# Your assignment:
For each entry, output its words exactly and leave any picture behind.

# Records for this task:
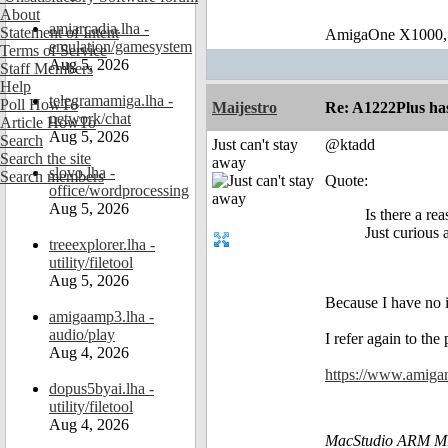
About
amiarcadia.lha -
Statement of Intent
AmigaOne X1000,
emulation/gamesystem
Terms of Service
Aug 5, 2026
Staff Members
Help
telegramamiga.lha -
Poll HowTo
Maijestro
Re: A1222Plus ha
network/chat
Article HowTo
Aug 5, 2026
Search
Just can't stay
@ktadd
Search the site
away
slovo.lha -
Search members
Quote:
office/wordprocessing
Aug 5, 2026
Is there a re
Just curious
treeexplorer.lha -
utility/filetool
Aug 5, 2026
Because I have no 
amigaamp3.lha -
audio/play
I refer again to th
Aug 4, 2026
https://www.amiga
dopus5byai.lha -
utility/filetool
Aug 4, 2026
MacStudio ARM M1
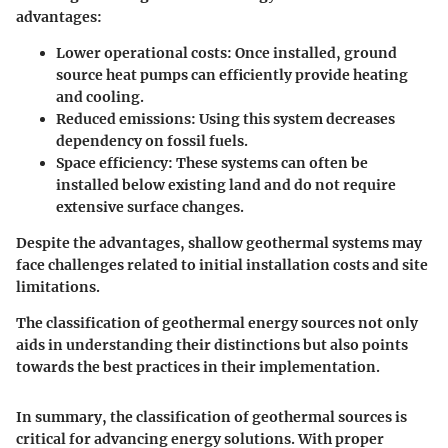
advantages:
Lower operational costs
: Once installed, ground
source heat pumps can efficiently provide heating
and cooling.
Reduced emissions
: Using this system decreases
dependency on fossil fuels.
Space efficiency
: These systems can often be
installed below existing land and do not require
extensive surface changes.
Despite the advantages, shallow geothermal systems may
face challenges related to initial installation costs and site
limitations.
The classification of geothermal energy sources not only
aids in understanding their distinctions but also points
towards the best practices in their implementation.
In summary, the classification of geothermal sources is
critical for advancing energy solutions. With proper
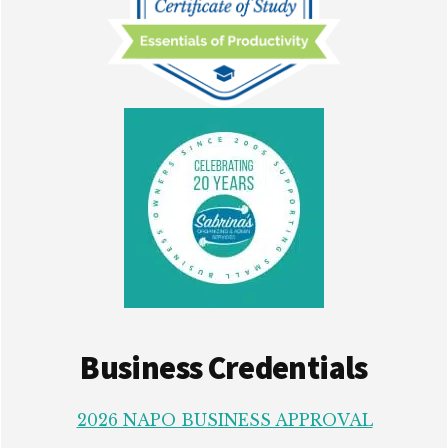
Business Credentials
2026 NAPO BUSINESS APPROVAL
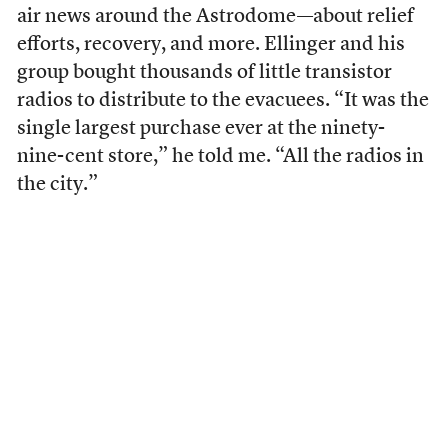
air news around the Astrodome—about relief
efforts, recovery, and more. Ellinger and his
group bought thousands of little transistor
radios to distribute to the evacuees. “It was the
single largest purchase ever at the ninety-
nine-cent store,” he told me. “All the radios in
the city.”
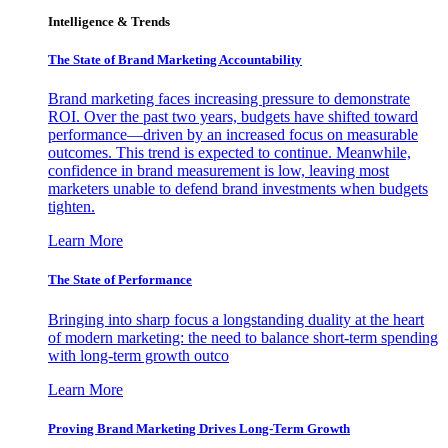
Intelligence & Trends
The State of Brand Marketing Accountability
Brand marketing faces increasing pressure to demonstrate
ROI. Over the past two years, budgets have shifted toward
performance—driven by an increased focus on measurable
outcomes. This trend is expected to continue. Meanwhile,
confidence in brand measurement is low, leaving most
marketers unable to defend brand investments when budgets
tighten.
Learn More
The State of Performance
Bringing into sharp focus a longstanding duality at the heart
of modern marketing: the need to balance short-term spending
with long-term growth outco
Learn More
Proving Brand Marketing Drives Long-Term Growth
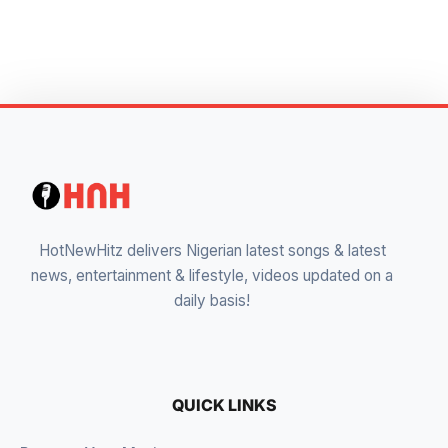
HotNewHitz delivers Nigerian latest songs & latest
news, entertainment & lifestyle, videos updated on a
daily basis!
QUICK LINKS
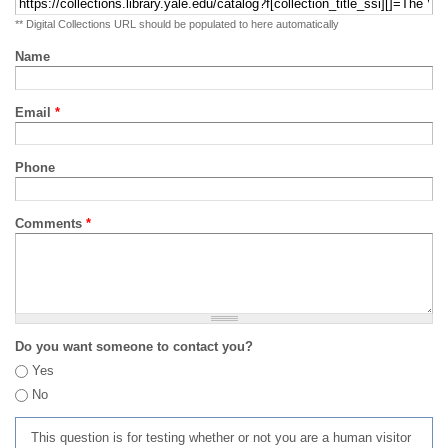
** Digital Collections URL should be populated to here automatically
Name
Email
*
Phone
Comments
*
Do you want someone to contact you?
Yes
No
This question is for testing whether or not you are a human visitor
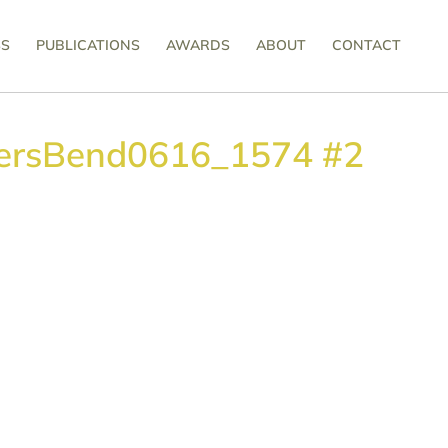
SS
PUBLICATIONS
AWARDS
ABOUT
CONTACT
ersBend0616_1574 #2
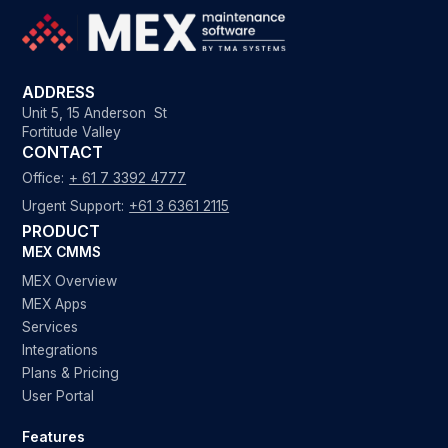
ADDRESS
Unit 5, 15 Anderson St
Fortitude Valley
CONTACT
Office:
+ 61 7 3392 4777
Urgent Support:
+61 3 6361 2115
PRODUCT
MEX CMMS
MEX Overview
MEX Apps
Services
Integrations
Plans & Pricing
User Portal
Features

# Solution below:
About
amiarcadia.lha -
Statement of Intent
AmigaOne X1000,
emulation/gamesystem
Terms of Service
Aug 5, 2026
Staff Members
Help
telegramamiga.lha -
Poll HowTo
Maijestro
Re: A1222Plus ha
network/chat
Article HowTo
Aug 5, 2026
Search
Just can't stay
@ktadd
Search the site
away
slovo.lha -
Search members
Quote:
office/wordprocessing
Aug 5, 2026
Is there a re
Just curious
treeexplorer.lha -
utility/filetool
Aug 5, 2026
Because I have no 
amigaamp3.lha -
audio/play
I refer again to th
Aug 4, 2026
https://www.amiga
dopus5byai.lha -
utility/filetool
Aug 4, 2026
MacStudio ARM M1
advantages:
Lower operational costs
: Once installed, ground
source heat pumps can efficiently provide heating
and cooling.
Reduced emissions
: Using this system decreases
dependency on fossil fuels.
Space efficiency
: These systems can often be
installed below existing land and do not require
extensive surface changes.
Despite the advantages, shallow geothermal systems may
face challenges related to initial installation costs and site
limitations.
The classification of geothermal energy sources not only
aids in understanding their distinctions but also points
towards the best practices in their implementation.
In summary, the classification of geothermal sources is
critical for advancing energy solutions. With proper
Business Credentials
2026 NAPO BUSINESS APPROVAL
air news around the Astrodome—about relief
efforts, recovery, and more. Ellinger and his
group bought thousands of little transistor
radios to distribute to the evacuees. “It was the
single largest purchase ever at the ninety-
nine-cent store,” he told me. “All the radios in
the city.”
Intelligence & Trends
The State of Brand Marketing Accountability
Brand marketing faces increasing pressure to demonstrate
ROI. Over the past two years, budgets have shifted toward
performance—driven by an increased focus on measurable
outcomes. This trend is expected to continue. Meanwhile,
confidence in brand measurement is low, leaving most
marketers unable to defend brand investments when budgets
tighten.
Learn More
The State of Performance
Bringing into sharp focus a longstanding duality at the heart
of modern marketing: the need to balance short-term spending
with long-term growth outco
Learn More
Proving Brand Marketing Drives Long-Term Growth
HotNewHitz delivers Nigerian latest songs & latest
news, entertainment & lifestyle, videos updated on a
daily basis!
QUICK LINKS
** Digital Collections URL should be populated to here automatically
Name
Email
*
Phone
Comments
*
Do you want someone to contact you?
Yes
No
This question is for testing whether or not you are a human visitor
SS
PUBLICATIONS
AWARDS
ABOUT
CONTACT
ersBend0616_1574 #2
ADDRESS
Unit 5, 15 Anderson St
Fortitude Valley
CONTACT
Office:
+ 61 7 3392 4777
Urgent Support:
+61 3 6361 2115
PRODUCT
MEX CMMS
MEX Overview
MEX Apps
Services
Integrations
Plans & Pricing
User Portal
Features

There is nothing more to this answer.